The EtherDelta order is consistent with the SEC’s public statements regarding the need for digital asset exchanges (centralized or decentralized) to consider the application of the U.S. securities laws to its particular business. It also addressed the question, at least in certain contexts, as to whom will be held responsible for failing to follow the law with regard to a decentralized exchange.

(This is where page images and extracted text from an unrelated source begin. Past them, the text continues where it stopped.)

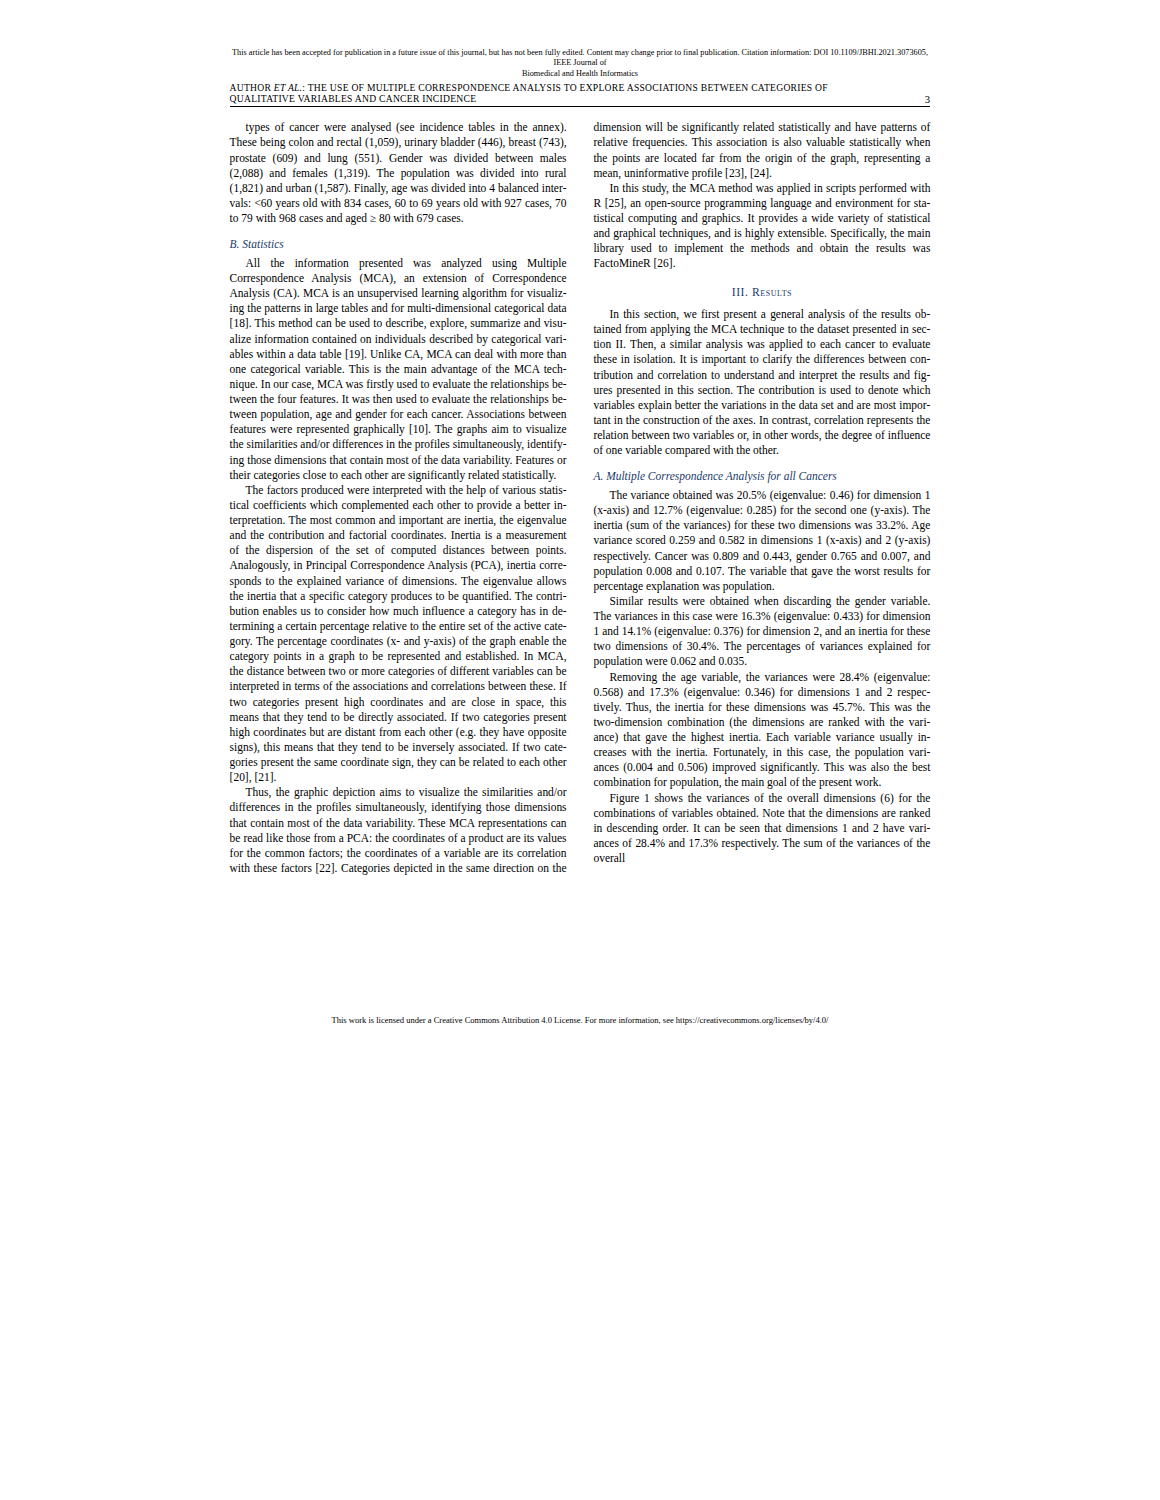This article has been accepted for publication in a future issue of this journal, but has not been fully edited. Content may change prior to final publication. Citation information: DOI 10.1109/JBHI.2021.3073605, IEEE Journal of
Biomedical and Health Informatics
AUTHOR et al.: THE USE OF MULTIPLE CORRESPONDENCE ANALYSIS TO EXPLORE ASSOCIATIONS BETWEEN CATEGORIES OF QUALITATIVE VARIABLES AND CANCER INCIDENCE
3
types of cancer were analysed (see incidence tables in the annex). These being colon and rectal (1,059), urinary bladder (446), breast (743), prostate (609) and lung (551). Gender was divided between males (2,088) and females (1,319). The population was divided into rural (1,821) and urban (1,587). Finally, age was divided into 4 balanced intervals: <60 years old with 834 cases, 60 to 69 years old with 927 cases, 70 to 79 with 968 cases and aged ≥ 80 with 679 cases.
B. Statistics
All the information presented was analyzed using Multiple Correspondence Analysis (MCA), an extension of Correspondence Analysis (CA). MCA is an unsupervised learning algorithm for visualizing the patterns in large tables and for multi-dimensional categorical data [18]. This method can be used to describe, explore, summarize and visualize information contained on individuals described by categorical variables within a data table [19]. Unlike CA, MCA can deal with more than one categorical variable. This is the main advantage of the MCA technique. In our case, MCA was firstly used to evaluate the relationships between the four features. It was then used to evaluate the relationships between population, age and gender for each cancer. Associations between features were represented graphically [10]. The graphs aim to visualize the similarities and/or differences in the profiles simultaneously, identifying those dimensions that contain most of the data variability. Features or their categories close to each other are significantly related statistically.
The factors produced were interpreted with the help of various statistical coefficients which complemented each other to provide a better interpretation. The most common and important are inertia, the eigenvalue and the contribution and factorial coordinates. Inertia is a measurement of the dispersion of the set of computed distances between points. Analogously, in Principal Correspondence Analysis (PCA), inertia corresponds to the explained variance of dimensions. The eigenvalue allows the inertia that a specific category produces to be quantified. The contribution enables us to consider how much influence a category has in determining a certain percentage relative to the entire set of the active category. The percentage coordinates (x- and y-axis) of the graph enable the category points in a graph to be represented and established. In MCA, the distance between two or more categories of different variables can be interpreted in terms of the associations and correlations between these. If two categories present high coordinates and are close in space, this means that they tend to be directly associated. If two categories present high coordinates but are distant from each other (e.g. they have opposite signs), this means that they tend to be inversely associated. If two categories present the same coordinate sign, they can be related to each other [20], [21].
Thus, the graphic depiction aims to visualize the similarities and/or differences in the profiles simultaneously, identifying those dimensions that contain most of the data variability. These MCA representations can be read like those from a PCA: the coordinates of a product are its values for the common factors; the coordinates of a variable are its correlation with these factors [22]. Categories depicted in the same direction on the dimension will be significantly related statistically and have patterns of relative frequencies. This association is also valuable statistically when the points are located far from the origin of the graph, representing a mean, uninformative profile [23], [24].
In this study, the MCA method was applied in scripts performed with R [25], an open-source programming language and environment for statistical computing and graphics. It provides a wide variety of statistical and graphical techniques, and is highly extensible. Specifically, the main library used to implement the methods and obtain the results was FactoMineR [26].
III. Results
In this section, we first present a general analysis of the results obtained from applying the MCA technique to the dataset presented in section II. Then, a similar analysis was applied to each cancer to evaluate these in isolation. It is important to clarify the differences between contribution and correlation to understand and interpret the results and figures presented in this section. The contribution is used to denote which variables explain better the variations in the data set and are most important in the construction of the axes. In contrast, correlation represents the relation between two variables or, in other words, the degree of influence of one variable compared with the other.
A. Multiple Correspondence Analysis for all Cancers
The variance obtained was 20.5% (eigenvalue: 0.46) for dimension 1 (x-axis) and 12.7% (eigenvalue: 0.285) for the second one (y-axis). The inertia (sum of the variances) for these two dimensions was 33.2%. Age variance scored 0.259 and 0.582 in dimensions 1 (x-axis) and 2 (y-axis) respectively. Cancer was 0.809 and 0.443, gender 0.765 and 0.007, and population 0.008 and 0.107. The variable that gave the worst results for percentage explanation was population.
Similar results were obtained when discarding the gender variable. The variances in this case were 16.3% (eigenvalue: 0.433) for dimension 1 and 14.1% (eigenvalue: 0.376) for dimension 2, and an inertia for these two dimensions of 30.4%. The percentages of variances explained for population were 0.062 and 0.035.
Removing the age variable, the variances were 28.4% (eigenvalue: 0.568) and 17.3% (eigenvalue: 0.346) for dimensions 1 and 2 respectively. Thus, the inertia for these dimensions was 45.7%. This was the two-dimension combination (the dimensions are ranked with the variance) that gave the highest inertia. Each variable variance usually increases with the inertia. Fortunately, in this case, the population variances (0.004 and 0.506) improved significantly. This was also the best combination for population, the main goal of the present work.
Figure 1 shows the variances of the overall dimensions (6) for the combinations of variables obtained. Note that the dimensions are ranked in descending order. It can be seen that dimensions 1 and 2 have variances of 28.4% and 17.3% respectively. The sum of the variances of the overall
This work is licensed under a Creative Commons Attribution 4.0 License. For more information, see https://creativecommons.org/licenses/by/4.0/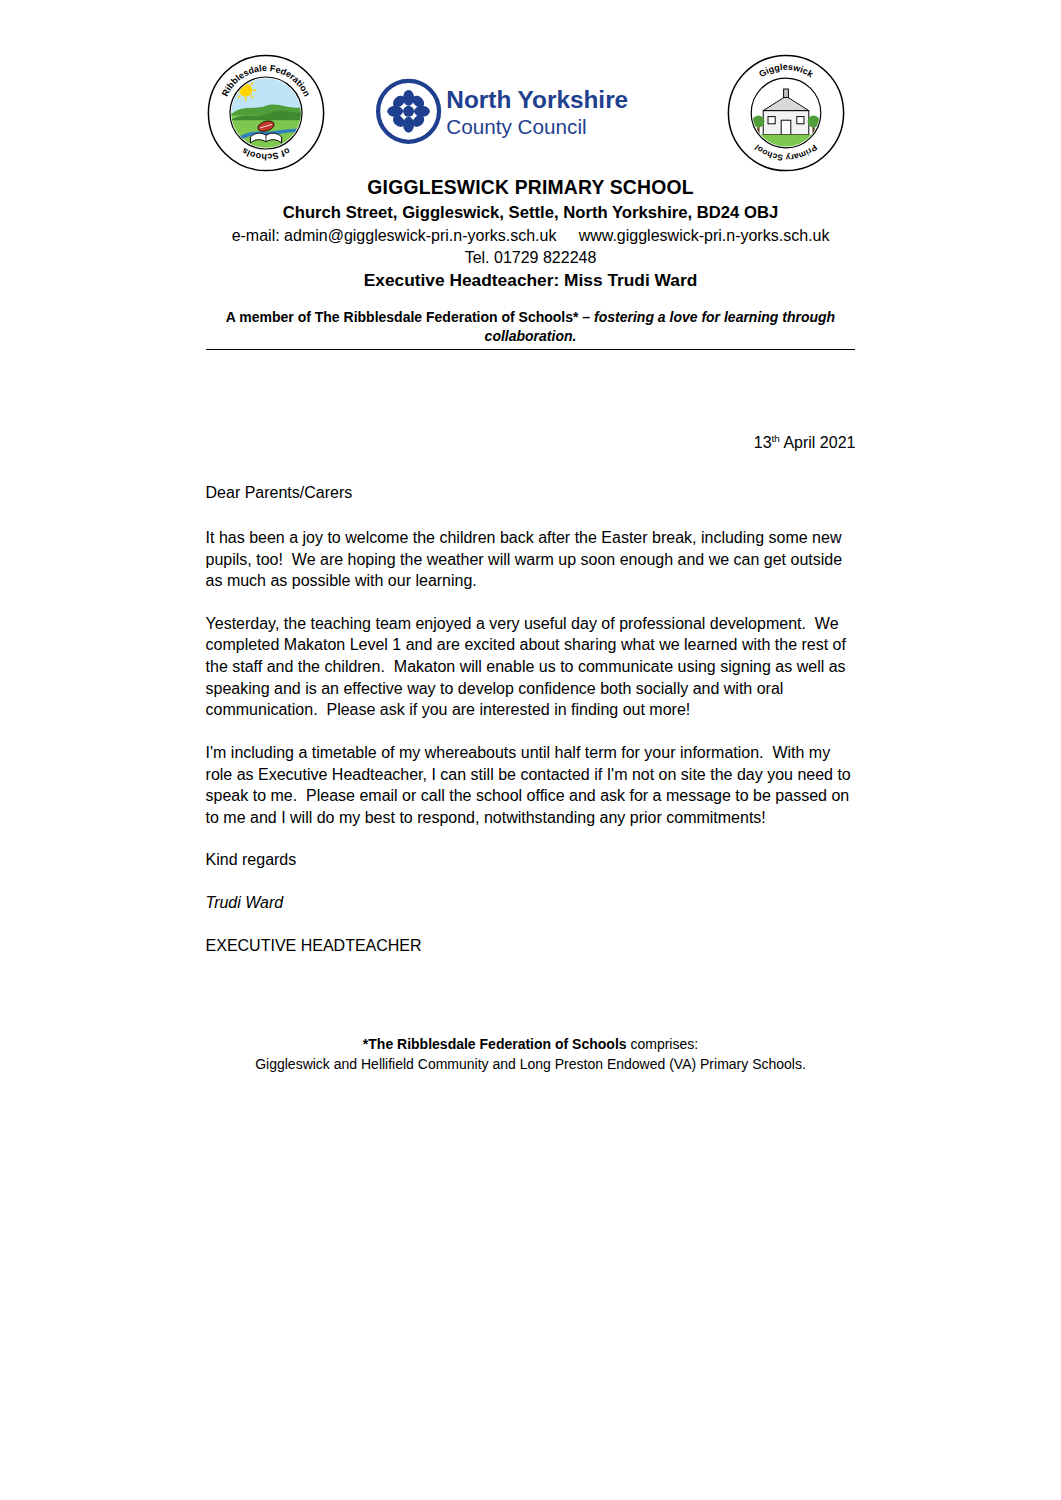Ribblesdale Federation of Schools
North Yorkshire County Council
Giggleswick Primary School
GIGGLESWICK PRIMARY SCHOOL
Church Street, Giggleswick, Settle, North Yorkshire, BD24 OBJ
e-mail: admin@giggleswick-pri.n-yorks.sch.uk www.giggleswick-pri.n-yorks.sch.uk
Tel. 01729 822248
Executive Headteacher: Miss Trudi Ward
A member of The Ribblesdale Federation of Schools* – fostering a love for learning through collaboration.
13th April 2021
Dear Parents/Carers
It has been a joy to welcome the children back after the Easter break, including some new pupils, too! We are hoping the weather will warm up soon enough and we can get outside as much as possible with our learning.
Yesterday, the teaching team enjoyed a very useful day of professional development. We completed Makaton Level 1 and are excited about sharing what we learned with the rest of the staff and the children. Makaton will enable us to communicate using signing as well as speaking and is an effective way to develop confidence both socially and with oral communication. Please ask if you are interested in finding out more!
I'm including a timetable of my whereabouts until half term for your information. With my role as Executive Headteacher, I can still be contacted if I'm not on site the day you need to speak to me. Please email or call the school office and ask for a message to be passed on to me and I will do my best to respond, notwithstanding any prior commitments!
Kind regards
Trudi Ward
EXECUTIVE HEADTEACHER
*The Ribblesdale Federation of Schools comprises:
Giggleswick and Hellifield Community and Long Preston Endowed (VA) Primary Schools.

In response to the need for regulatory guidance that persists in the market, the SEC recently launched the Strategic Hub for Innovation and Financial Technology, dubbed FinHub, as a dedicated resource for the SEC’s financial technology-related developments and initiatives. The SEC encourages market participants who have questions about the treatment of their blockchain project, platform or token to contact the SEC through FinHub.
1 Section 3(a)(1) of the Exchange Act and Rule 3b-16 thereunder.
2 15 U.S.C. § 78f; 17 C.F.R. §240.3a1-1
3 Similarly, CFTC Commissioner Brian Quintenz recently remarked that developers who program smart contracts that could be used to violate the Commodity Exchange Act may be liable for such violations, stating “the appropriate question is whether these code developers could reasonably foresee, at the time they created the code, that it would likely be used by U.S. persons in a manner violative of CFTC regulations.” https://www.cftc.gov/PressRoom/SpeechesTestimony/opaquintenz16.
4 In the Matter of BTC Trading Corp. and Ethan Burnside, https://www.sec.gov/news/press-release/2014-273.
5 See prior Sidley Update, One-Two-Three Punch: SEC and FINRA Announce Actions Against Unregistered Broker, Digital Asset Manager and FINRA Registered Person.
6 The comments were made November 5, 2018, at Georgetown University’s FinTech Week conference in Washington D.C.